Satija Rahul, Farrell Jeffrey A, Gennert David, Schier Alexander F, Regev Aviv
Broad Institute of MIT and Harvard, Cambridge, Massachusetts, USA.
Department of Molecular and Cellular Biology, Harvard University, Cambridge, Massachusetts, USA.
Nat Biotechnol. 2015 May;33(5):495-502. doi: 10.1038/nbt.3192. Epub 2015 Apr 13.
Spatial localization is a key determinant of cellular fate and behavior, but methods for spatially resolved, transcriptome-wide gene expression profiling across complex tissues are lacking. RNA staining methods assay only a small number of transcripts, whereas single-cell RNA-seq, which measures global gene expression, separates cells from their native spatial context. Here we present Seurat, a computational strategy to infer cellular localization by integrating single-cell RNA-seq data with in situ RNA patterns. We applied Seurat to spatially map 851 single cells from dissociated zebrafish (Danio rerio) embryos and generated a transcriptome-wide map of spatial patterning. We confirmed Seurat's accuracy using several experimental approaches, then used the strategy to identify a set of archetypal expression patterns and spatial markers. Seurat correctly localizes rare subpopulations, accurately mapping both spatially restricted and scattered groups. Seurat will be applicable to mapping cellular localization within complex patterned tissues in diverse systems.

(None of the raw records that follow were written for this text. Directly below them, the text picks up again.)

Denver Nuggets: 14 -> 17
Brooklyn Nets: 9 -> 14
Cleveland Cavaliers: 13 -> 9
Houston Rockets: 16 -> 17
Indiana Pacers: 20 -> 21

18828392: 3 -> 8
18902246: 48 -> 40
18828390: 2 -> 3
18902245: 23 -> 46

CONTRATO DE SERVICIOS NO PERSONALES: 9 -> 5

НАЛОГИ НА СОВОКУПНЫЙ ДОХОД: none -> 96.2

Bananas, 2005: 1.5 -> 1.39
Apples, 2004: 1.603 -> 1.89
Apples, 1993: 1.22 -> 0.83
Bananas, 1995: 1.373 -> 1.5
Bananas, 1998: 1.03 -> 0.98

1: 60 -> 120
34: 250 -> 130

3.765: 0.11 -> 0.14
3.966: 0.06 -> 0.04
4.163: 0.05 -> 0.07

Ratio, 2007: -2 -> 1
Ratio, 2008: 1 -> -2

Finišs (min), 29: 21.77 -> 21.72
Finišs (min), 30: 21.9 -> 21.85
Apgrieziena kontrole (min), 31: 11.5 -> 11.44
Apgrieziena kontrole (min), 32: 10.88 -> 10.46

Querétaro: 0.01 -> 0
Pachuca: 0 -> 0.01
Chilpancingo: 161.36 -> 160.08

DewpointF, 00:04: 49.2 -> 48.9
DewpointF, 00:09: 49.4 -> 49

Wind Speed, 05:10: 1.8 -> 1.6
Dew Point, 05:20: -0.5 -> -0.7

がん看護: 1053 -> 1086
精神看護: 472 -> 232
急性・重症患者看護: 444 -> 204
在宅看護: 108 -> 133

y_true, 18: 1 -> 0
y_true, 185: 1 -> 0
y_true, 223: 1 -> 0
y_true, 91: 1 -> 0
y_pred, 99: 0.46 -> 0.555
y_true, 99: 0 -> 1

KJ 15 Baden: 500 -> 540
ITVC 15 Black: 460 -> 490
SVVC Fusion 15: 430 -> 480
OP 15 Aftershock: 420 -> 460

空间定位是细胞命运和行为的关键决定因素,但目前缺乏在复杂组织中进行空间分辨、全转录组范围基因表达谱分析的方法。RNA染色方法只能检测少量转录本,而测量全局基因表达的单细胞RNA测序则将细胞与其天然空间背景分离。在此,我们介绍Seurat,这是一种通过将单细胞RNA测序数据与原位RNA模式相结合来推断细胞定位的计算策略。我们应用Seurat对来自解离的斑马鱼(Danio rerio)胚胎的851个单细胞进行空间定位,并生成了全转录组范围的空间模式图谱。我们使用几种实验方法证实了Seurat的准确性,然后利用该策略识别了一组原型表达模式和空间标记。Seurat能够正确定位罕见亚群,准确绘制空间受限和分散群体的图谱。Seurat将适用于绘制不同系统中复杂模式组织内的细胞定位。